A complementary study at Simon Fraser University will seek to discover whether the levels of pesticides being found in local creeks are enough to disrupt the olfactory system of salmon and their ability to find their spawning streams or to successfully spawn.

"Smell is absolutely critical to salmon," Ross said. "It's what gets them home after several years at sea. It's key to the whole success of the tremendous salmon life cycle."

He said the research on pesticides in streams is just another link in the puzzle of pollutants that are negatively impacting marine mammals in the Strait of Georgia.

Research has already shown that the endangered population of resident killer whales in the strait have the highest levels of polychlorinated biphenyls (PCBs) of any marine mammal in the world.

The average harbour seal pup in Puget Sound contains PCB levels of 18 parts per million compared with 2.5 ppm for harbour seal pups in the Strait of Georgia, and 150 ppm for an average male southern-resident killer whale, which shares both waters.

"They're pretty much the most contaminated animals on the planet," said Ross.

Ninety-two per cent of the diet of the southern resident whales is salmon, two-thirds of which is chinook, Ross said. The whales live in local waters between May and October.

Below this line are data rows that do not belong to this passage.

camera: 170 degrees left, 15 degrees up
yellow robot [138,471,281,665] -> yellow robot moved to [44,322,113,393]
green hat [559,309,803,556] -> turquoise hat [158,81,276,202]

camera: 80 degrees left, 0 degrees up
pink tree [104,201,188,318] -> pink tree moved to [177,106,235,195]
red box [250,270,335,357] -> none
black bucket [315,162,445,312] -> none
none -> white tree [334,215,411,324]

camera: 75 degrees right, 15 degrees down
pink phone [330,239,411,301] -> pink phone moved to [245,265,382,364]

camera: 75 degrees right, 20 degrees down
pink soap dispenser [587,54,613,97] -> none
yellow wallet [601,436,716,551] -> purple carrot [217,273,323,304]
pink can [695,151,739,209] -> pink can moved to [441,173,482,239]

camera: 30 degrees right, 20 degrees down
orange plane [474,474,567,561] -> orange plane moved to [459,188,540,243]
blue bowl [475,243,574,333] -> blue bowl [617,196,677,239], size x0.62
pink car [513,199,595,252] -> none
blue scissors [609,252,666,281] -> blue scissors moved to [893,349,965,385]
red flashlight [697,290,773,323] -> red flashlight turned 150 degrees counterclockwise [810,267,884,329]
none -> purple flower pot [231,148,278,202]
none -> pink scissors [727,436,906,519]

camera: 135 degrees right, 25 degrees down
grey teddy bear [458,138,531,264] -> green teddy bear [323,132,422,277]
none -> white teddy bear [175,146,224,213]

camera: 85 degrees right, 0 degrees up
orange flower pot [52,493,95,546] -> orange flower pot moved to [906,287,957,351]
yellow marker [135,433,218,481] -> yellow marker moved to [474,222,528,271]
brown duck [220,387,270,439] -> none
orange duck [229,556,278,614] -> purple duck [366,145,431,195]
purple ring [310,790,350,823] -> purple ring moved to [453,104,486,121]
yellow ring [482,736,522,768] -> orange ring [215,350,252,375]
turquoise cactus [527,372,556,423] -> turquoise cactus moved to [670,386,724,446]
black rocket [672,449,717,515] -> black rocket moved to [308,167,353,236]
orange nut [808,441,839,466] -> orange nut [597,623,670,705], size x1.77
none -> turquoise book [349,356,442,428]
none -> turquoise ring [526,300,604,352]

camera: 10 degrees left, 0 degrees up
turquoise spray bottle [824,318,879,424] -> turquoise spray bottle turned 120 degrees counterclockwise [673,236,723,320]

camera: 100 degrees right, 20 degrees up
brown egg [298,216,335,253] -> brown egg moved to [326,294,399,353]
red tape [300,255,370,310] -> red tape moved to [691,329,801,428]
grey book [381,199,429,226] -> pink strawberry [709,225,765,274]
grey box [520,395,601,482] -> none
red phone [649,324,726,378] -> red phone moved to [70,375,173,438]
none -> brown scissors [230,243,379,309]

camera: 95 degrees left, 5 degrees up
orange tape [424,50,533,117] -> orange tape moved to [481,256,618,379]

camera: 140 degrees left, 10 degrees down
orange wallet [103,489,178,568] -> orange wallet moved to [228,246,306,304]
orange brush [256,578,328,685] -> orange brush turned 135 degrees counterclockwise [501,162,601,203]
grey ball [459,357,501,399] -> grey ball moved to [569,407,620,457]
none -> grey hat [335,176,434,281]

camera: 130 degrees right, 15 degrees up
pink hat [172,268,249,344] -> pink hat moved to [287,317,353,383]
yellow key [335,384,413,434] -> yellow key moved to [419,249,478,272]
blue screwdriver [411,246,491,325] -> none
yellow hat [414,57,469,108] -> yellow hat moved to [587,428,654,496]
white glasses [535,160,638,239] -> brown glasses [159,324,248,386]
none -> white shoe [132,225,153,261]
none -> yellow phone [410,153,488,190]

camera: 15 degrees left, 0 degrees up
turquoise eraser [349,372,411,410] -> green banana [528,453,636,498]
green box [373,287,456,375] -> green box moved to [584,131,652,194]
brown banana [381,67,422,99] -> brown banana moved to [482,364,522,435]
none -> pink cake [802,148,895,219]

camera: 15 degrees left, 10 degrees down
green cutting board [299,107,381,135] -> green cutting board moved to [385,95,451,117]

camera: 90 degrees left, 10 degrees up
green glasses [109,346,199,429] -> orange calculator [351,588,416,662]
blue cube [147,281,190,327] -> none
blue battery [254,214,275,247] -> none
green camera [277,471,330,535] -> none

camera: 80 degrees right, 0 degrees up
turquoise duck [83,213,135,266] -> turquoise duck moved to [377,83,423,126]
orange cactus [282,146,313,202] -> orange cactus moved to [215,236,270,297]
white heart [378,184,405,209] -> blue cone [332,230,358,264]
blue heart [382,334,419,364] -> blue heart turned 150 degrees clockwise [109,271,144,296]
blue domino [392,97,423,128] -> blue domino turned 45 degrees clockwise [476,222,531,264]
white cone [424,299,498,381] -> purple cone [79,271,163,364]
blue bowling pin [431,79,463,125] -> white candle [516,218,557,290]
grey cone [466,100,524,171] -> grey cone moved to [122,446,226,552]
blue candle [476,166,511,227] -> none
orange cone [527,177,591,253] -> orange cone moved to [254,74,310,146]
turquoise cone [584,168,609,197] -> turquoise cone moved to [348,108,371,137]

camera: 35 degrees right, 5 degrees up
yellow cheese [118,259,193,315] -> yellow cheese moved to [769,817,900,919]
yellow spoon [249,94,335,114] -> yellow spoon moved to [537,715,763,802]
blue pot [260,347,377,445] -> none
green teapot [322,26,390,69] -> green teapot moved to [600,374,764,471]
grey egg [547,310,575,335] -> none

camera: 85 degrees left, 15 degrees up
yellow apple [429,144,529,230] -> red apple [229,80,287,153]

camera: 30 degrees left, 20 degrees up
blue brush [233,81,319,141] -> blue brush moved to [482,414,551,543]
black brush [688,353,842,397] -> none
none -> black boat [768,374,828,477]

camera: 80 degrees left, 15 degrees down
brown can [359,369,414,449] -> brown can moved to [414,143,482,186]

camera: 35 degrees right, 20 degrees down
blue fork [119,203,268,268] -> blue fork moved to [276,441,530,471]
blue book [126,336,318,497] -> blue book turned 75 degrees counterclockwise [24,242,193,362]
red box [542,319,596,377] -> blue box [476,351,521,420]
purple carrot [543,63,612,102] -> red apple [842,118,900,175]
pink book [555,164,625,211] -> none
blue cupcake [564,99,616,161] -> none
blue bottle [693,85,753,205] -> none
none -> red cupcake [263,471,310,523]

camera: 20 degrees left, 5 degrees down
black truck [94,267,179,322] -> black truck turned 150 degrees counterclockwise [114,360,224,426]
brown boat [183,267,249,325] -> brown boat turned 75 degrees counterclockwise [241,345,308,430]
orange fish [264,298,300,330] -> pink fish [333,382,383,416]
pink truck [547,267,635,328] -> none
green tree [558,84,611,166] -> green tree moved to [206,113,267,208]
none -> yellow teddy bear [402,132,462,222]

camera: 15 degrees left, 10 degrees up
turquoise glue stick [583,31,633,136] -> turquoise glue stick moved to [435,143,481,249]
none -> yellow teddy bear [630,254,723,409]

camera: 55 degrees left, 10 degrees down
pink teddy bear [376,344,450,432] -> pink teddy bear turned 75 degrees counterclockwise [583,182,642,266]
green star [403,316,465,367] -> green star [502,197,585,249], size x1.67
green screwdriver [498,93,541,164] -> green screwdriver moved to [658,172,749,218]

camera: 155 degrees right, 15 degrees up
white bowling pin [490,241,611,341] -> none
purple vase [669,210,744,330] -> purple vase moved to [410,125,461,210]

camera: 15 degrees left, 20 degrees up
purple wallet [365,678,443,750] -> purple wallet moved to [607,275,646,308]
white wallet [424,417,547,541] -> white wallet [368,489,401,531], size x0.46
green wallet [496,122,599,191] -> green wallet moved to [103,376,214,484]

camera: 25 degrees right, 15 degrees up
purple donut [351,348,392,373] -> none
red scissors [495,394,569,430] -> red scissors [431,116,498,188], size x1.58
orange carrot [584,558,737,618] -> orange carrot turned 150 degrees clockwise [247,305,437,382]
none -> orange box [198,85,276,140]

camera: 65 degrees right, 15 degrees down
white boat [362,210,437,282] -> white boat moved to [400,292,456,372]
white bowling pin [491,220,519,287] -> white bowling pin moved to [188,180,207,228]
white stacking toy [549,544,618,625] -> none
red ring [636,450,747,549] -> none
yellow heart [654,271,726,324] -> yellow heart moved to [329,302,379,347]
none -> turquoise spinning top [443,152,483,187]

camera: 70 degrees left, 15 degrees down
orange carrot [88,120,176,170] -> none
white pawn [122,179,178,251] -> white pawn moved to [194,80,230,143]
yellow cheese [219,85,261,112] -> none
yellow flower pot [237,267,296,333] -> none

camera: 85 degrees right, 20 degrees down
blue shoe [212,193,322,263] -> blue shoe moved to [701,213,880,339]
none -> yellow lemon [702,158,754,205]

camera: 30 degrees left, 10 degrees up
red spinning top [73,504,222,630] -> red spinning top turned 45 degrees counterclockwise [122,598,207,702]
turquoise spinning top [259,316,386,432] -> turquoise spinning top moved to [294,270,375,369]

Ross said he wants to know the importance of local contamination to the killer whales versus offshore source of pollutants, perhaps from Asia, the salmon have picked up in the ocean.

"How important is our chemical footprint versus the global village we live in?" he asks.

Pesticides (286 are registered for use in B.C.) tend not to have long lifespans such as PCBs but may be exacting an environmental toll of their own. The pesticides might break down into new forms that are more harmful than in their original form, Ross said.

"Any pesticide is toxic. To predict how a given pesticide is going to affect all the hundreds of different species of plants and animals in the Strait of Georgia is very difficult."

Ross noted that pesticides are typically in powder form and mixed with emulsions prior to distribution, and some of these emulsions are known to disrupt the endocrine or hormonal system of lifeforms. "They may be far more toxic than the pesticides," he said.